A standard part of the Keynesian analysis is that when you want to do a bit of fiscal boosting (which is, recall, just increasing the gap between what the government hands out and what it takes in) then, whether you\’re going to do it by handing out benefits or reducing taxes, you want to make sure that the cash is going to the poor, not the rich.
This is because of the marginal propensity to save: the rich are more likely to save a bit or a lot of what they get while the poor are more likely to save little to none of it. And as what you\’re trying to do is increase spending not saving, well, you can see why you would want to give it to the poor.
Good theory, fine, but however intuitive a theory is you do still have to check it against reality:
Those aged between 18 and 25 have been the worst affected showing the largest increase in debt level of any age category, as well as reporting the fastest falls in both their savings and willingness to spend.
Top earners, defined as those earning more than £57,751, are the most willing to spend what they have got, with their intention to spend hitting an 11-month high in November, compared to a record-low among the bottom three groups.
What we find out there in the real world, away from that blackboard economics, is that the young and the poor seem less willing to spend while the comfortably off seem to have a greater propensity to spend. Which would mean that the appropriate Keynesian tax policy here would be, because it really is that spending we want to increase because we\’re good little Keynesians, to lower taxes on those comfortably off. In fact, we could even call on an analogy to the balanced budget multiplier here.
Because of that marginal propensity to spend, to not save, if you take money off the rich and give it to the poor, even if you\’ve not changed the overall fiscal stance, you\’ve still boosted aggregate demand.

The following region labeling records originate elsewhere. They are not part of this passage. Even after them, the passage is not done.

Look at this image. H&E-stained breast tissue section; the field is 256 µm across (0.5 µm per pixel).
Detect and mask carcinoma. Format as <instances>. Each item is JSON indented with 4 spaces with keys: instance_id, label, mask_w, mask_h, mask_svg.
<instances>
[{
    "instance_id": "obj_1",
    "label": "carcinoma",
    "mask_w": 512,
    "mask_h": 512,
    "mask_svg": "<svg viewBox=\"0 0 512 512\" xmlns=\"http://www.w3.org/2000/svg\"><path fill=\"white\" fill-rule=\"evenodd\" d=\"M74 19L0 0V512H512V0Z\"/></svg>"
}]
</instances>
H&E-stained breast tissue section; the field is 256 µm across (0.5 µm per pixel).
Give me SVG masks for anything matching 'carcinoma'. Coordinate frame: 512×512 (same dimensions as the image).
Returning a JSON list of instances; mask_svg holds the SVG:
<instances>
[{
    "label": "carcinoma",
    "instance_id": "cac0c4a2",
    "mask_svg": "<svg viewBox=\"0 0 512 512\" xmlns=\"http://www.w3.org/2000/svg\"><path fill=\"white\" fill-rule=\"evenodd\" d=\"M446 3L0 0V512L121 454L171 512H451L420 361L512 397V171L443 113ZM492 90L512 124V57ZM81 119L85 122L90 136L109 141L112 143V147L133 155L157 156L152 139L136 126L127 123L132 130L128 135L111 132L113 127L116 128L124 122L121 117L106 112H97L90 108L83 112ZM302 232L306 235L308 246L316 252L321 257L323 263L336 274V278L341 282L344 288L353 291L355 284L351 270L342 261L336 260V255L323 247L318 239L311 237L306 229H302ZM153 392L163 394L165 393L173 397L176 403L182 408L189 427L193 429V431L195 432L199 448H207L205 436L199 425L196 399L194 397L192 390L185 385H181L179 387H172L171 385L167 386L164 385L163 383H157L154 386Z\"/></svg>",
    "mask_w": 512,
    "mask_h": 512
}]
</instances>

Which means that, given these marginal propensities to spend/save being the inverse of what the theory states they should be, that the correct taxation policy is the inverse of what standard Keynesian theory states it should be.
What we should be doing therefore is raising VAT (a nice regressive tax which falls most harshly on the poor) to reduce income tax at the top end. Fortunately we\’ve a Tory government who would do this anyway but it\’s nice to see that it accords with Keynesian theory as well.
And the thing is, it really does accord with Keynesian theory. The entire idea of taking from the rich to give to the poor is based, when we\’re talking about fiscal stimulus, on that marginal propensity to save. If that is inverted (for whatever reason) then the appropriate tax policy is inverted.
I look forward to the Two Eds advocating the abolishment of the 50 p tax rate on fiscal stimulus grounds then. For they are politicians, honourable men, willing to change their minds when the facts change, are they not?